6.11.2008

The Intern's Day of Fun

On my first day of work, Charlene and Dave (my bosses) handed me an Outlook calendar already scheduled with meetings, assignments and projects. The square of June 11th reads "Day of Fun." Today, my friends, was a great day to be an editorial intern.

After a marketing/editorial joint meeting this morning (that Dave and I bailed out of early), the three of us left on a grand adventure to Ridgedale Mall (of Juno fame). We stopped at several bookstores so they could show me how BHP books are marketed in different ways.

Our first stop was the regional chain Northwestern Christian Bookstore. BHP books filled the shelves in competition with brands like Thomas Nelson, Zondervan, WaterBrook, Tyndale, Multnomah, etc. I noticed that as Dave and Charlene moved through the books, analyzing displays and titles and cover art, they were rearranging the shelves. I'm proud to say that the Ridgedale Northwestern fiction section has only Bethany House books facing forward (called face-outs). All other publishers have been turned on their spine!

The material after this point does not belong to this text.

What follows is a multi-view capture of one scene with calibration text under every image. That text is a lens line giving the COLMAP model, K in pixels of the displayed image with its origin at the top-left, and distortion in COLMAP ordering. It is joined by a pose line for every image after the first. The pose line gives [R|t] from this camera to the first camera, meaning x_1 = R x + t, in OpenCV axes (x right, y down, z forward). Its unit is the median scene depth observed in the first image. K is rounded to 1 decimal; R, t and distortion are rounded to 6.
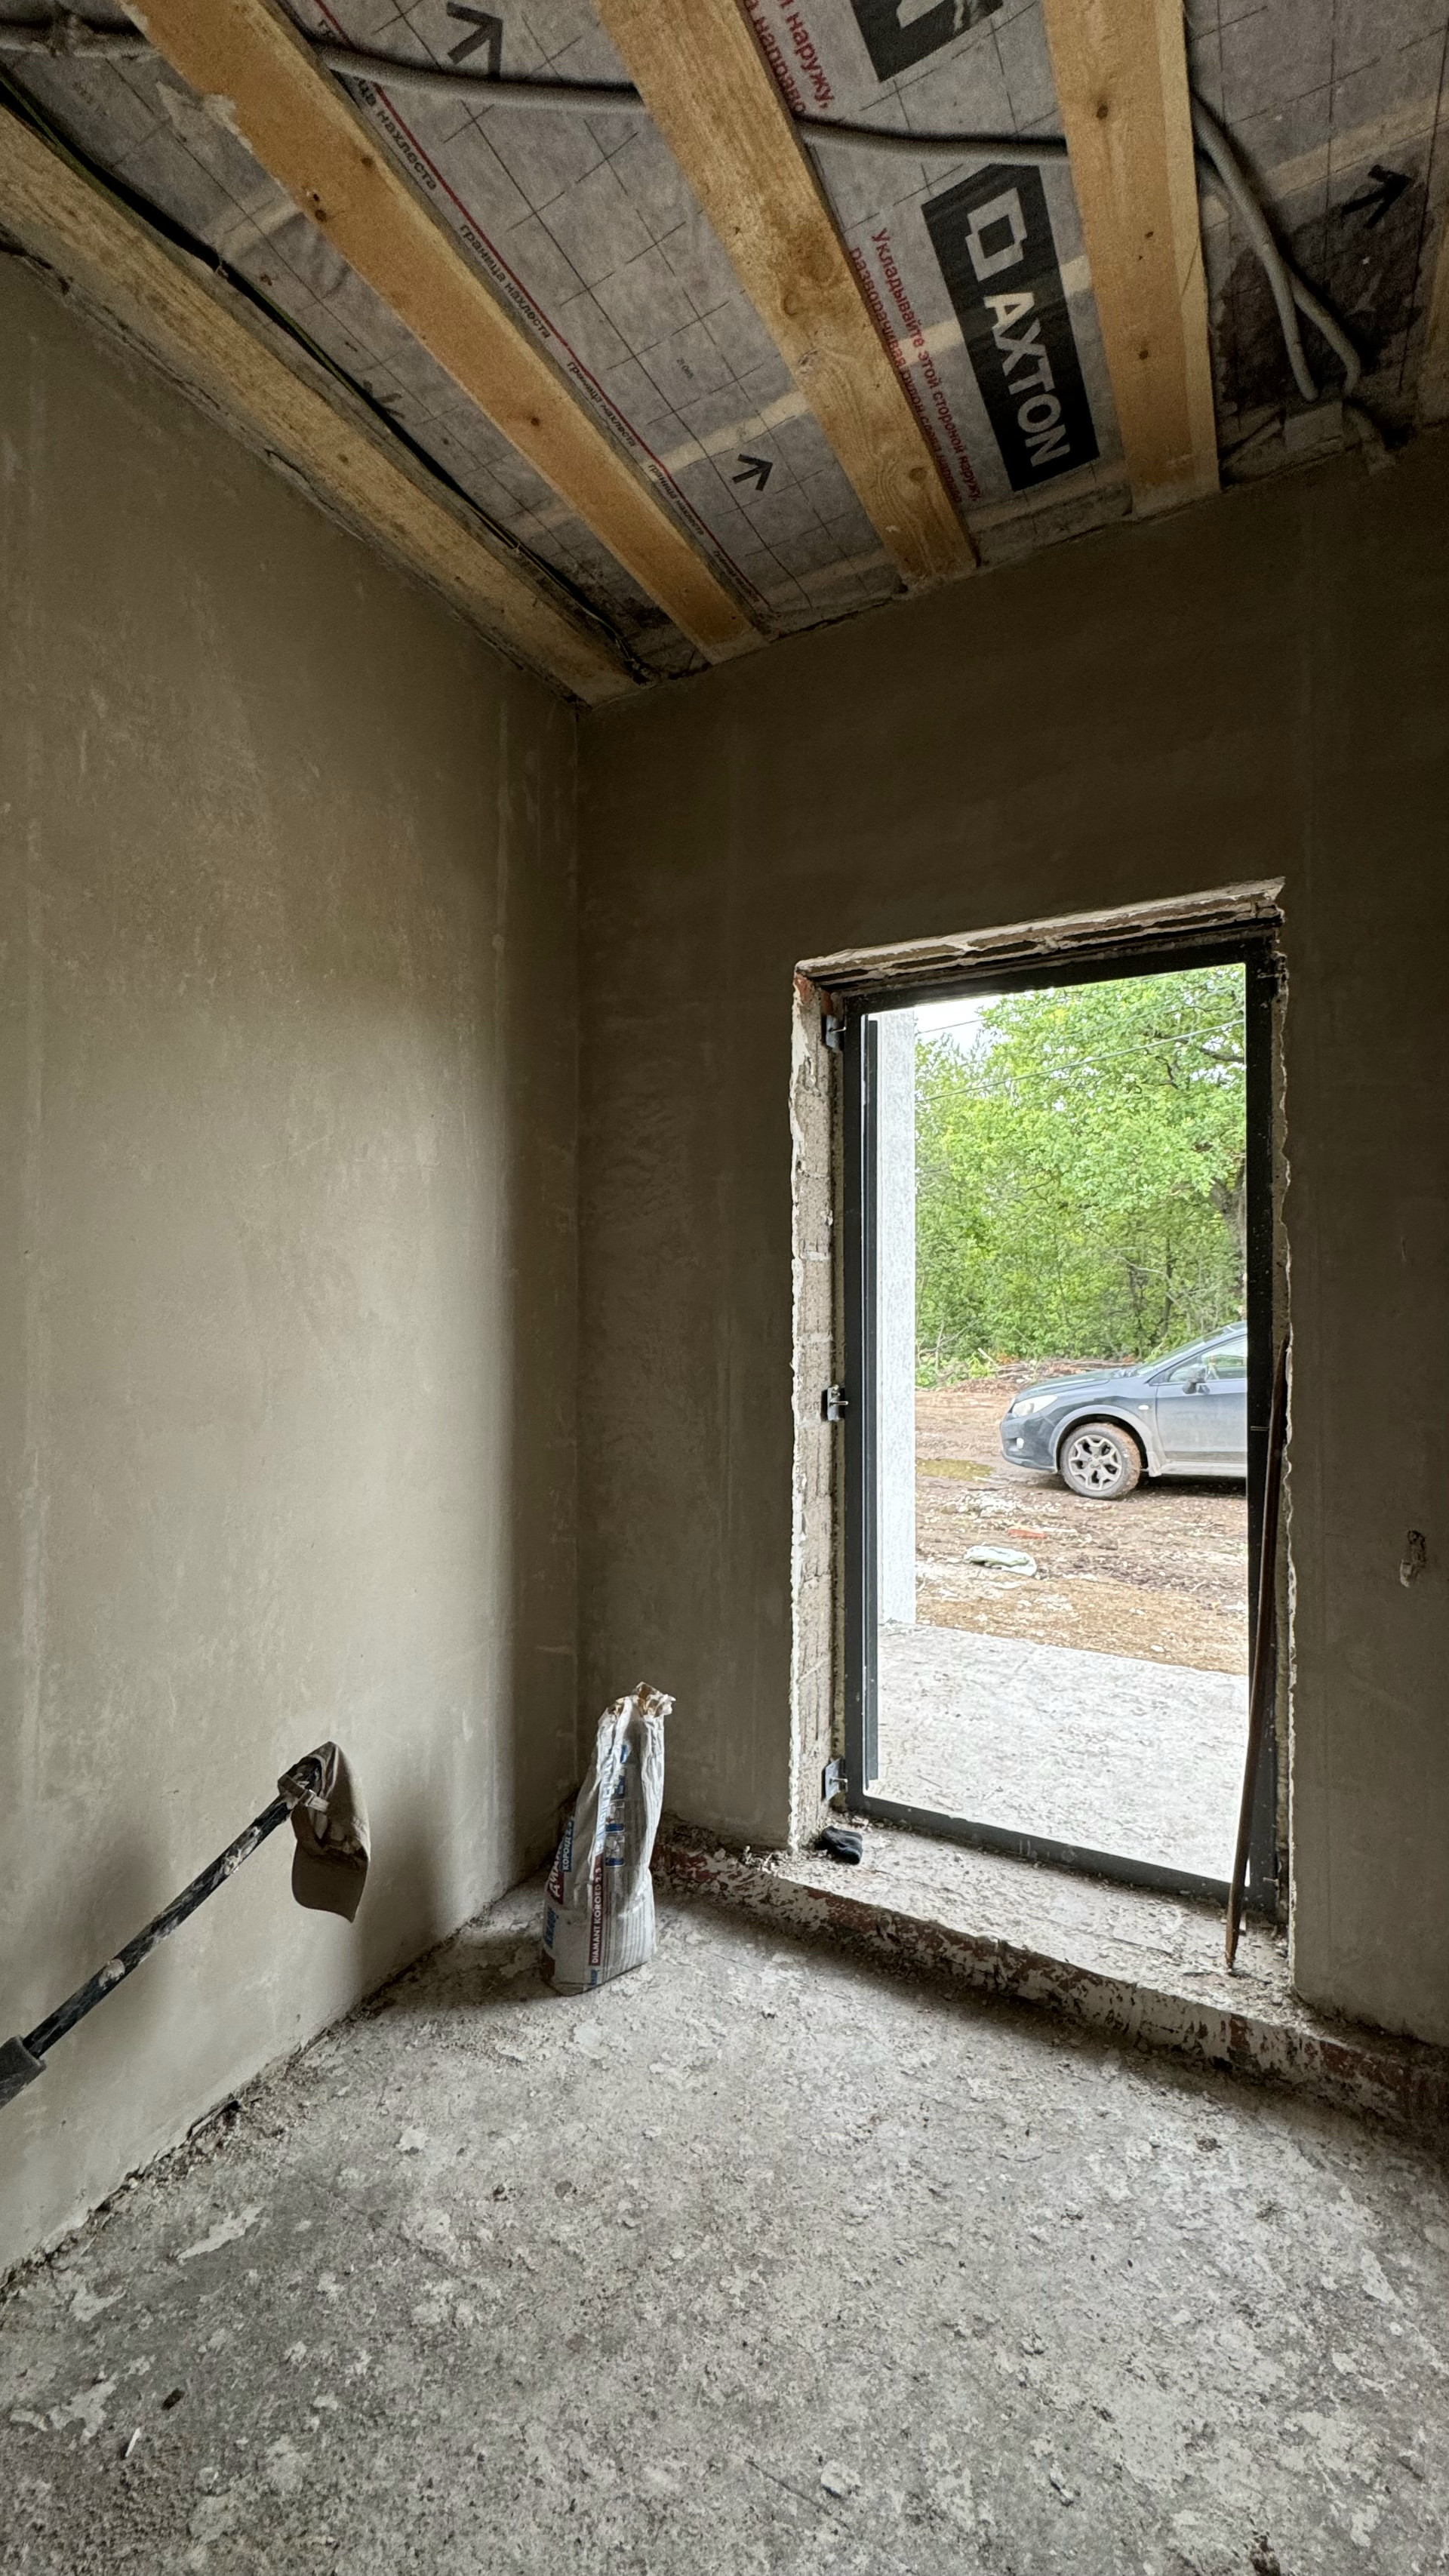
lens RADIAL K [[1030.3, 0, 726.1], [0, 1030.3, 1285.5], [0, 0, 1]] dist [-0.001647, 0.000060]
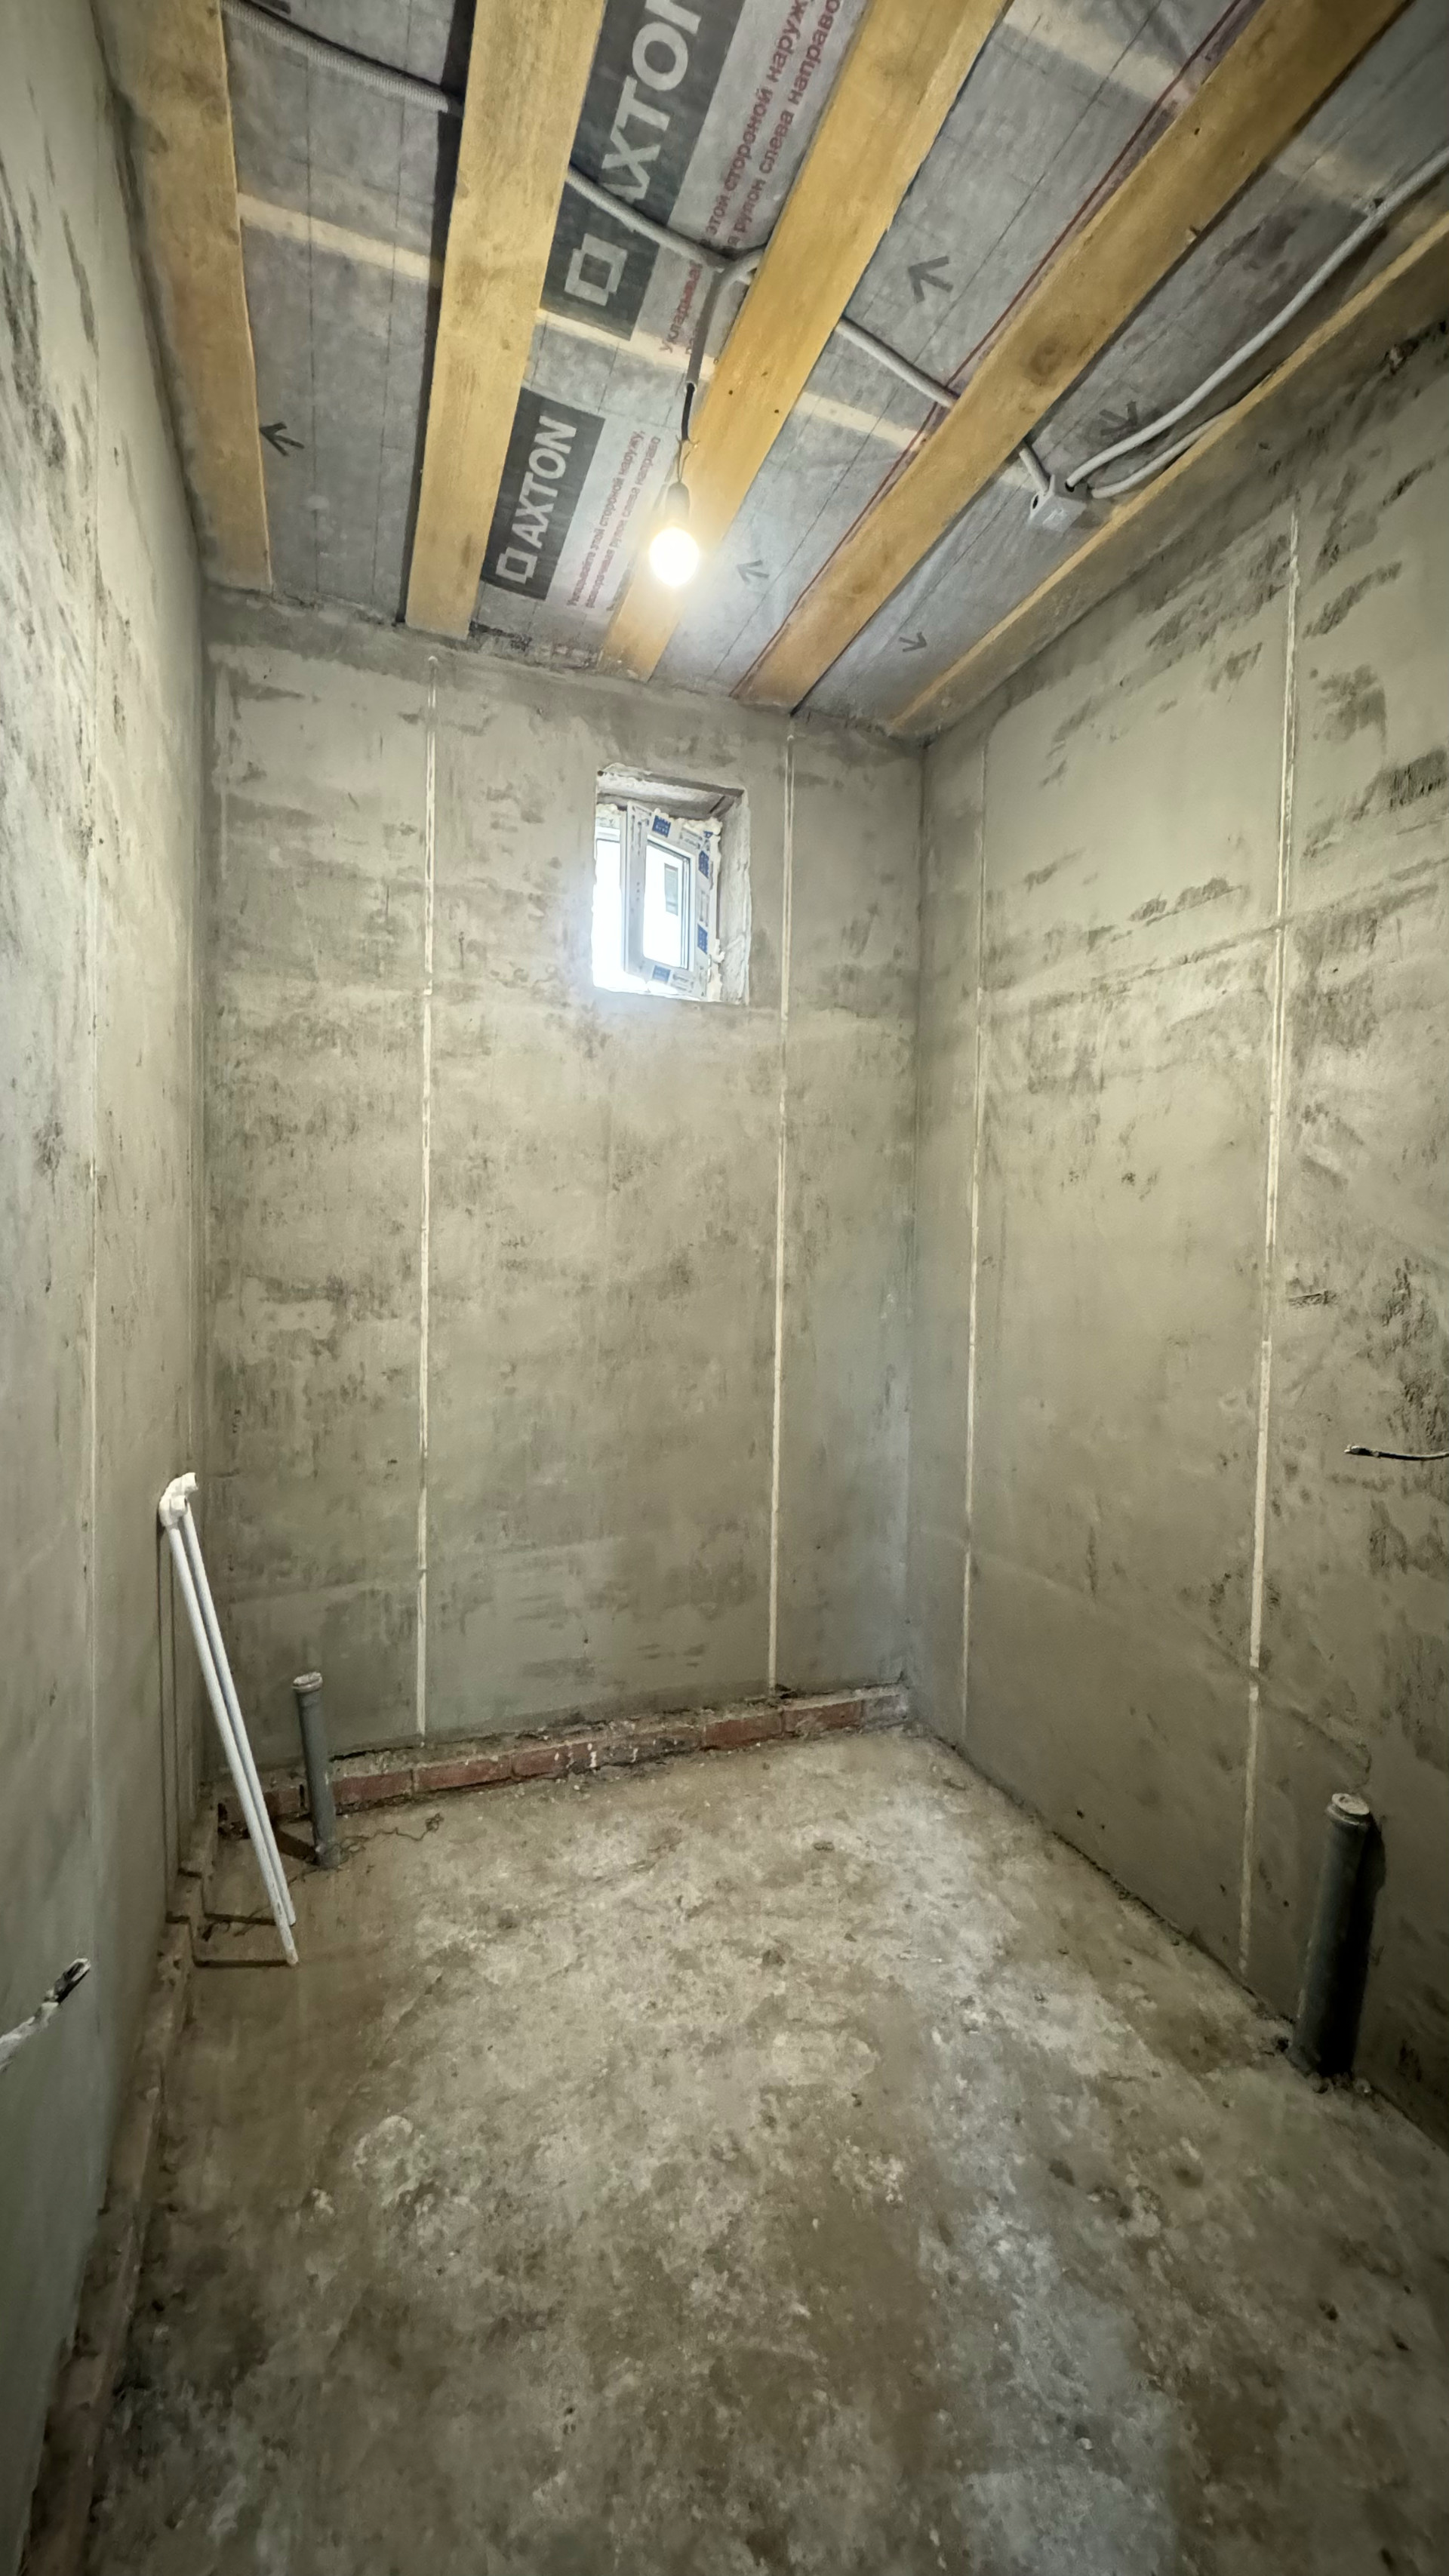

Next we visited Barnes and Noble (rearranged their shelves, too) and then Target (their displays are already all face-outs, no changes necessary). Finally, we visited a children's bookstore, The Wild Rumpus, in Minneapolis. Its name comes from Where the Wild Things Are by Maurice Sendak - a wild rumpus is a crazy jungle party. There are cats with no tails, ferrets, chinchillas, lizards, and chickens in the store! Also, I walked over a plank of glass, only to realize I was looking down into a cage full of pet rats - that did not go over well with me.

All in all, it was a pretty fantastic day. I learned about many things, like sales and marketing tactics, why books sell, and how the spine is actually important to sales numbers. I also learned some upsetting things about this industry, like the fact that the Christian Book Distributors Association strongly discourages ethnic diversity as cover art (read: book covers show white people).

I'm still reading lots of manuscripts. I cranked through one last night from 11:30pm-1:07am, but still have 5 more on my desk.
I drink coffee religiously (Ashley S, my goal is to be drinking it black by the end of the summer).
I try to be funny or insightful at least once in every meeting I attend (it's working thus far).
I enter editorial corrections, which means transcribing an editor's comments from a paper manuscript to the Word document.
I learn all kinds of things like proofreading codes (# means insert space) and official ways to spell and hyphenate words (dishtowel is one word).
I perform blue-line checks (the final stop before a manuscript goes to the printer) and caught a formatting error! I am not a useless intern!

Here is your Editorial Tip of the Day: When dialogue begins a chapter there are no opening double quotations. Example: not "Mom" but Mom!"

3 comments:

Anonymous said...

What a wonderful day! Isn't Wild Rumpus a cool place? We went there once for a field trip in middle school. :) I think it is completely ridiculous that they discourage diversity on book covers... what stupidity. Who do they think that the kingdom of God is made up of? People from every tribe, tongue, and nation!!!

Here's a good editing website for you: www.wilbers.com. This is the website of the guy that did a writing workshop at my work, and was hilarious. He's a journalist for the Star Trib.

Love you!

Holly said...

What a totally cool thing for them to do with you! I actually worked in editorial for a while, with children's and non-fiction...

ashley elizabeth said...

maggie,
coffee black is the best kind. and cheaper - no crazy creamers to buy.
i hope your goal is accomplished, not just for my own pleasure but also for your financial situation. not that you are in a bad one, but you know why spend money on creamer when you can spend it on nutella.